NOTE You do not have to halt the cluster or package to configure or modify
access control policies.
Here is an example of an access control policy:
USER_NAME john
USER_HOST bit
USER_ROLE PACKAGE_ADMIN
If this policy is defined in the cluster configuration file, it grants user
john the PACKAGE_ADMIN role for any package on node bit.

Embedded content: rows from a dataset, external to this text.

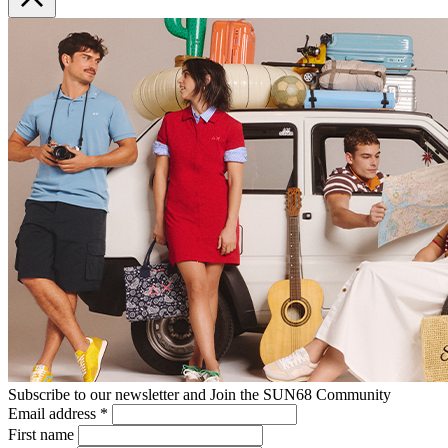
Subscribe to our newsletter and Join the SUN68 Community
Email address
*
First name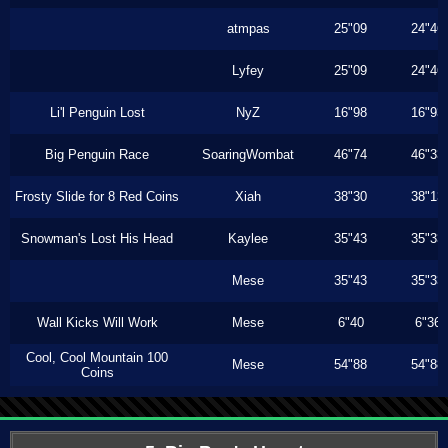
atmpas
25"09
24"46
Lyfey
25"09
24"46
Li'l Penguin Lost
NyZ
16"98
16"93
Big Penguin Race
SoaringWombat
46"74
46"33
Frosty Slide for 8 Red Coins
Xiah
38"30
38"13
Snowman's Lost His Head
Kaylee
35"43
35"33
Mese
35"43
35"33
Wall Kicks Will Work
Mese
6"40
6"36
Cool, Cool Mountain 100
Mese
54"88
54"88
Coins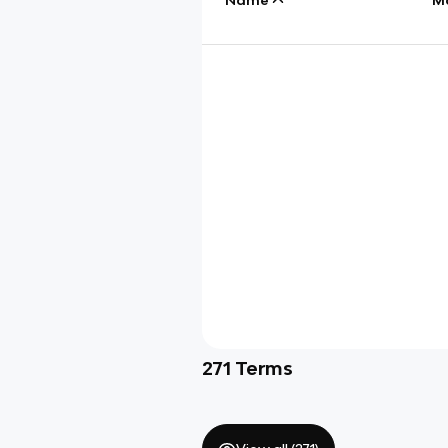
271
Terms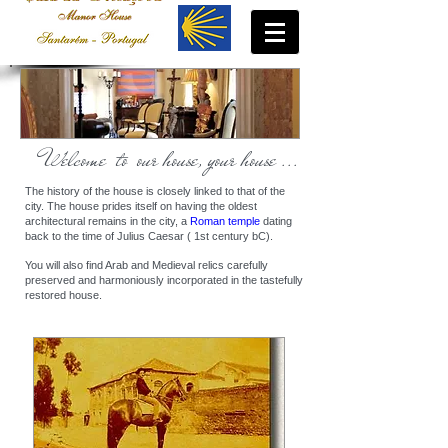
Welcome to our house, your house ...
The history of the house is closely linked to that of the
city. The house prides itself on having the oldest
architectural remains in the city, a
Roman temple
dating
back to the time of Julius Caesar ( 1st century bC).
You will also find Arab and Medieval relics carefully
preserved and harmoniously incorporated in the tastefully
restored house.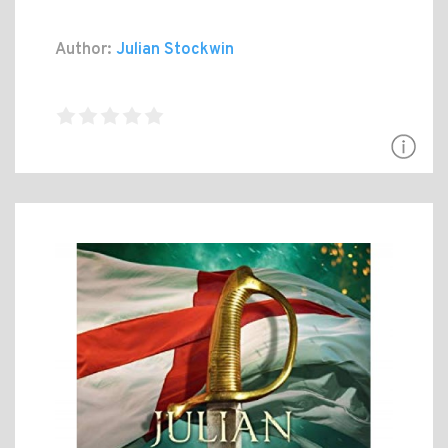
Author:
Julian Stockwin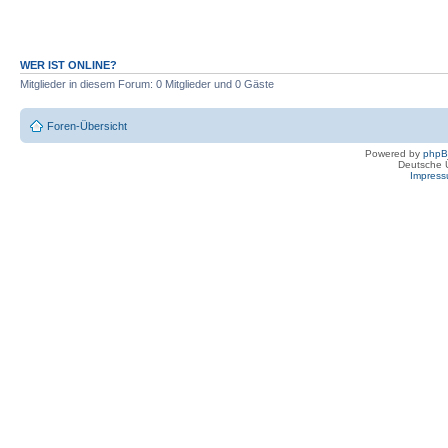
WER IST ONLINE?
Mitglieder in diesem Forum: 0 Mitglieder und 0 Gäste
Foren-Übersicht
Powered by
php
Deutsche 
Impres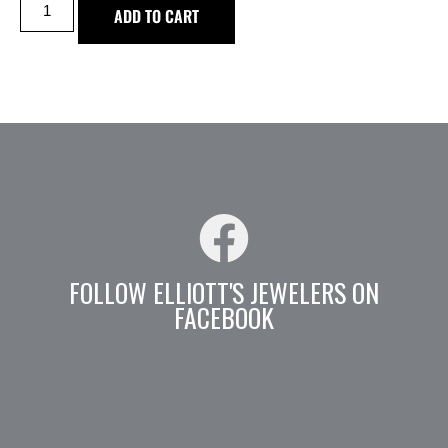
ADD TO CART
FOLLOW ELLIOTT'S JEWELERS ON
FACEBOOK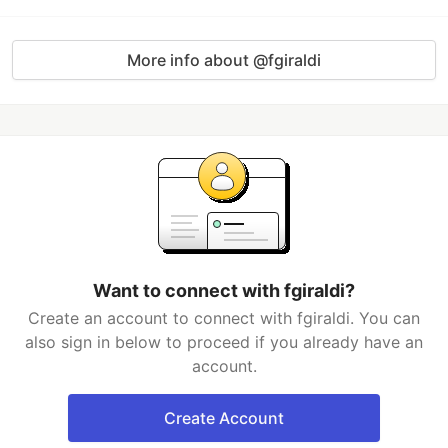
More info about @fgiraldi
Want to connect with fgiraldi?
Create an account to connect with fgiraldi. You can
also sign in below to proceed if you already have an
account.
Create Account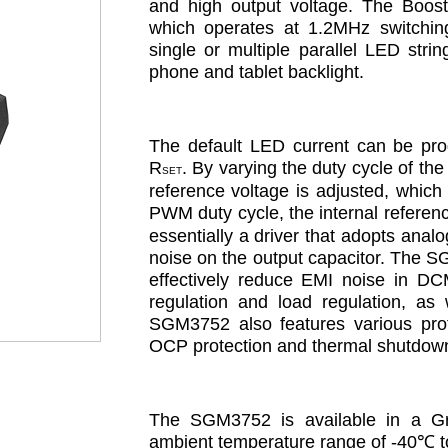
and high output voltage. The Boost 
which operates at 1.2MHz switching 
single or multiple parallel LED str
phone and tablet backlight.
The default LED current can be prog
R
. By varying the duty cycle of th
SET
reference voltage is adjusted, which u
PWM duty cycle, the internal referen
essentially a driver that adopts analo
noise on the output capacitor. The SG
effectively reduce EMI noise in D
regulation and load regulation, as 
SGM3752 also features various prot
OCP protection and thermal shutdown
The SGM3752 is available in a Gr
ambient temperature range of -40
℃
 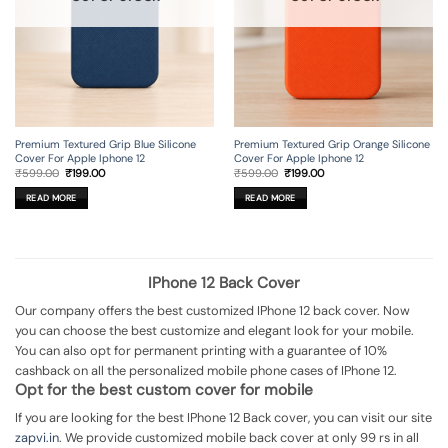
Premium Textured Grip Blue Silicone
Premium Textured Grip Orange Silicone
Cover For Apple Iphone 12
Cover For Apple Iphone 12
Original
Current
Original
Current
₹
599.00
₹
199.00
₹
599.00
₹
199.00
price
price
price
price
was:
is:
was:
is:
READ MORE
READ MORE
₹599.00.
₹199.00.
₹599.00.
₹199.00.
IPhone 12 Back Cover
Our company offers the best customized IPhone 12 back cover. Now
you can choose the best customize and elegant look for your mobile.
You can also opt for permanent printing with a guarantee of 10%
cashback on all the personalized mobile phone cases of IPhone 12.
Opt for the best custom cover for mobile
If you are looking for the best IPhone 12 Back cover, you can visit our site
zapvi.in
. We provide customized mobile back cover at only 99 rs in all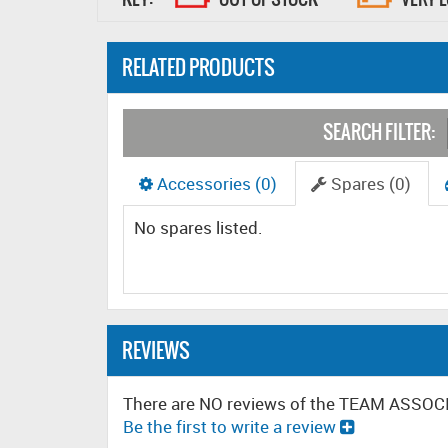
RELATED PRODUCTS
SEARCH FILTER:
Accessories (0)
Spares (0)
No spares listed.
REVIEWS
There are NO reviews of the TEAM ASSO
Be the first to write a review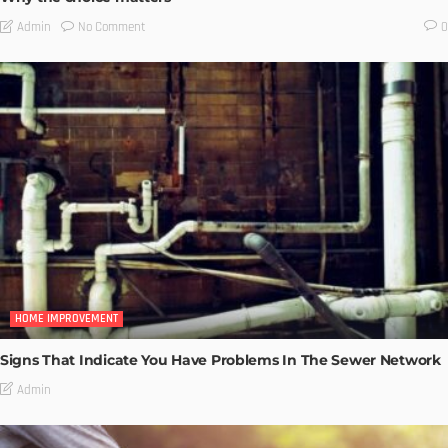
No Comment
Admin
0
HOME IMPROVEMENT
Signs That Indicate You Have Problems In The Sewer Network
Admin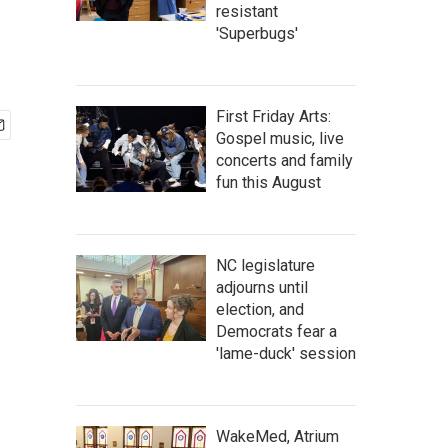
resistant
'Superbugs'
First Friday Arts:
Gospel music, live
concerts and family
fun this August
NC legislature
adjourns until
election, and
Democrats fear a
'lame-duck' session
WakeMed, Atrium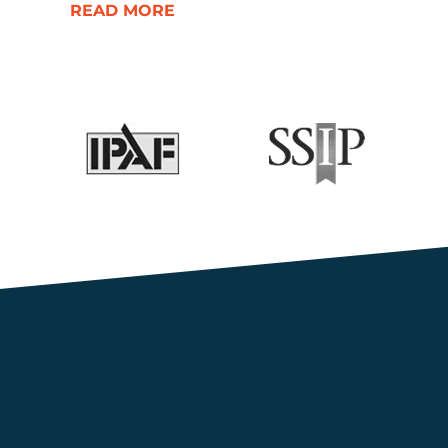
READ MORE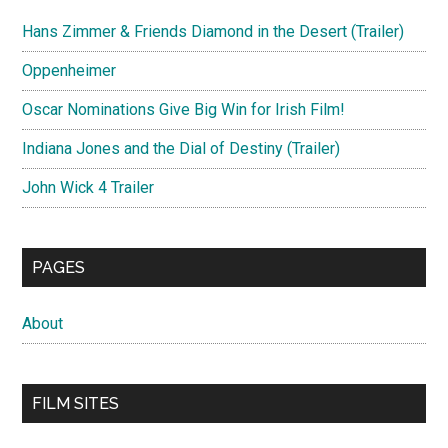
Hans Zimmer & Friends Diamond in the Desert (Trailer)
Oppenheimer
Oscar Nominations Give Big Win for Irish Film!
Indiana Jones and the Dial of Destiny (Trailer)
John Wick 4 Trailer
PAGES
About
FILM SITES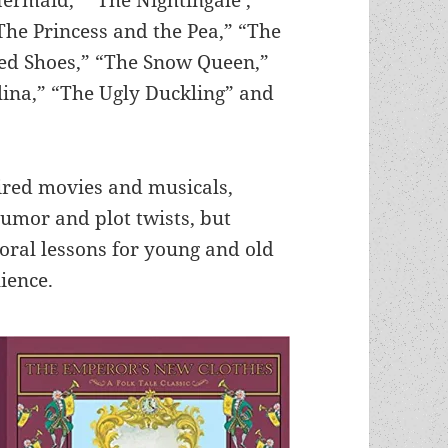
The Princess and the Pea,” “The
ed Shoes,” “The Snow Queen,”
lina,” “The Ugly Duckling” and
ired movies and musicals,
humor and plot twists, but
ral lessons for young and old
lience.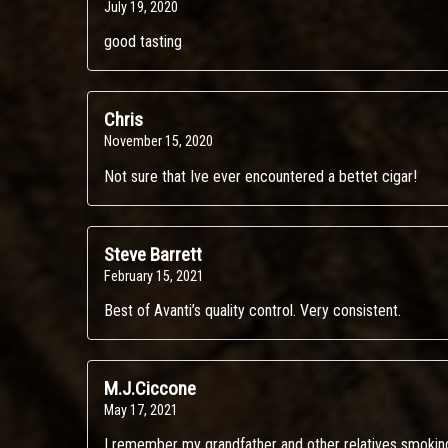
July 19, 2020
good tasting
Chris
November 15, 2020
Not sure that Ive ever encountered a bettet cigar!
Steve Barrett
February 15, 2021
Best of Avanti’s quality control. Very consistent.
M.J.Ciccone
May 17, 2021
I remember my grandfather and other relatives smokin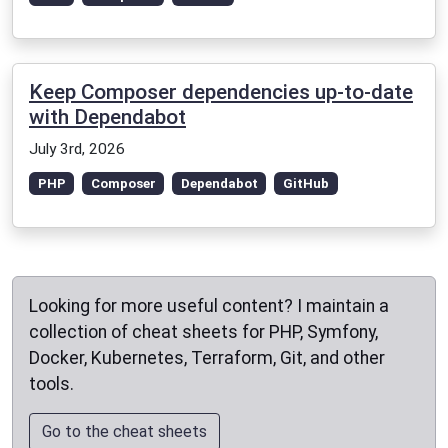
Keep Composer dependencies up-to-date
with Dependabot
July 3rd, 2026
PHP
Composer
Dependabot
GitHub
Looking for more useful content? I maintain a
collection of cheat sheets for PHP, Symfony,
Docker, Kubernetes, Terraform, Git, and other
tools.
Go to the cheat sheets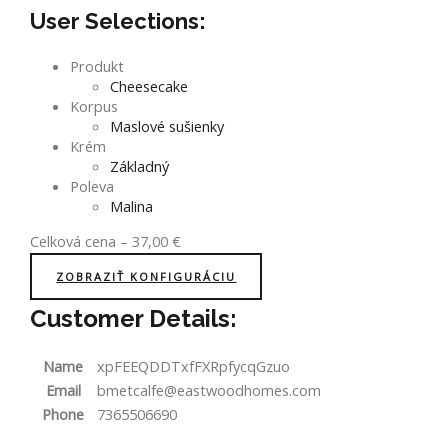
User Selections:
Produkt
Cheesecake
Korpus
Maslové sušienky
Krém
Základný
Poleva
Malina
Celková cena
–
37,00
€
ZOBRAZIŤ KONFIGURÁCIU
Customer Details:
Name
xpFEEQDDTxfFXRpfycqGzuo
Email
bmetcalfe@eastwoodhomes.com
Phone
7365506690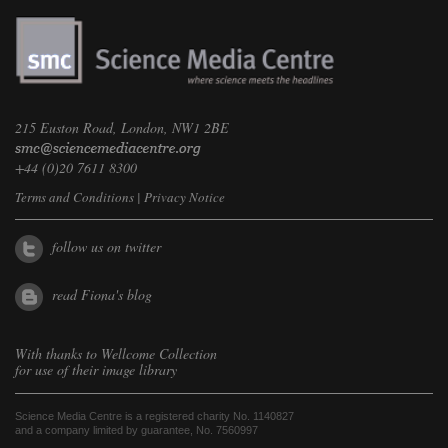
215 Euston Road, London, NW1 2BE
+44 (0)20 7611 8300
Terms and Conditions
|
Privacy Notice
follow us on twitter
read Fiona's blog
With thanks to
Wellcome Collection
for use of their image library
Science Media Centre is a registered charity No. 1140827
and a company limited by guarantee, No. 7560997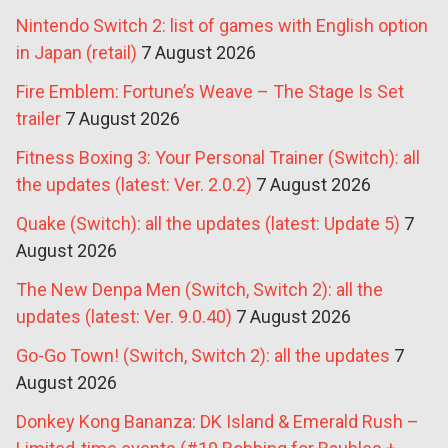
Nintendo Switch 2: list of games with English option
in Japan (retail)
7 August 2026
Fire Emblem: Fortune’s Weave – The Stage Is Set
trailer
7 August 2026
Fitness Boxing 3: Your Personal Trainer (Switch): all
the updates (latest: Ver. 2.0.2)
7 August 2026
Quake (Switch): all the updates (latest: Update 5)
7
August 2026
The New Denpa Men (Switch, Switch 2): all the
updates (latest: Ver. 9.0.40)
7 August 2026
Go-Go Town! (Switch, Switch 2): all the updates
7
August 2026
Donkey Kong Bananza: DK Island & Emerald Rush –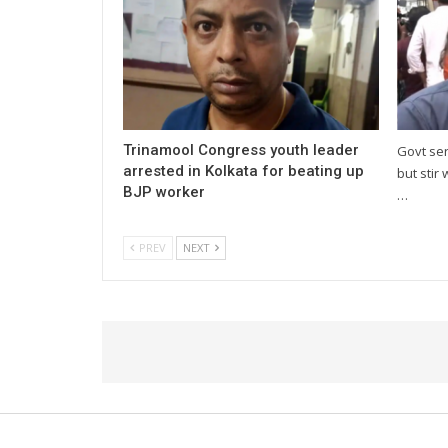
Trinamool Congress youth leader
Govt se
arrested in Kolkata for beating up
but stir 
BJP worker
…
PREV
NEXT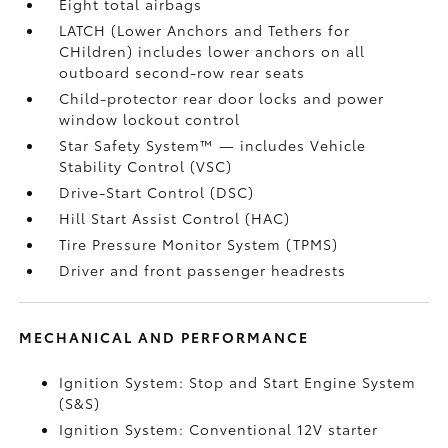
Eight total airbags
LATCH (Lower Anchors and Tethers for
CHildren) includes lower anchors on all
outboard second-row rear seats
Child-protector rear door locks and power
window lockout control
Star Safety System™ — includes Vehicle
Stability Control (VSC)
Drive-Start Control (DSC)
Hill Start Assist Control (HAC)
Tire Pressure Monitor System (TPMS)
Driver and front passenger headrests
MECHANICAL AND PERFORMANCE
Ignition System: Stop and Start Engine System
(S&S)
Ignition System: Conventional 12V starter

User john
also has the MONITOR role for the entire cluster, because PACKAGE_ADMIN
includes MONITOR.
If the policy is defined in the package configuration file for PackageA,
then user john on node bit has the PACKAGE_ADMIN role only for
PackageA.
Plan the cluster’s roles and validate them as soon as possible. If your
organization’s security policies allow it, you may find it easiest to create
group logins. For example, you could create a MONITOR role for user
operator1 from CLUSTER_MEMBER_NODE (that is, from any node in the
cluster). Then you could give this login name and password to everyone
who will need to monitor your clusters.
Role Conflicts Do not configure different roles for the same user and
host; Serviceguard treats this as a conflict and will fail with an error
when applying the configuration. “Wildcards”, such as ANY_USER and
ANY_SERVICEGUARD_NODE, are an exception: it is acceptable for ANY_USER
and john to be given different roles.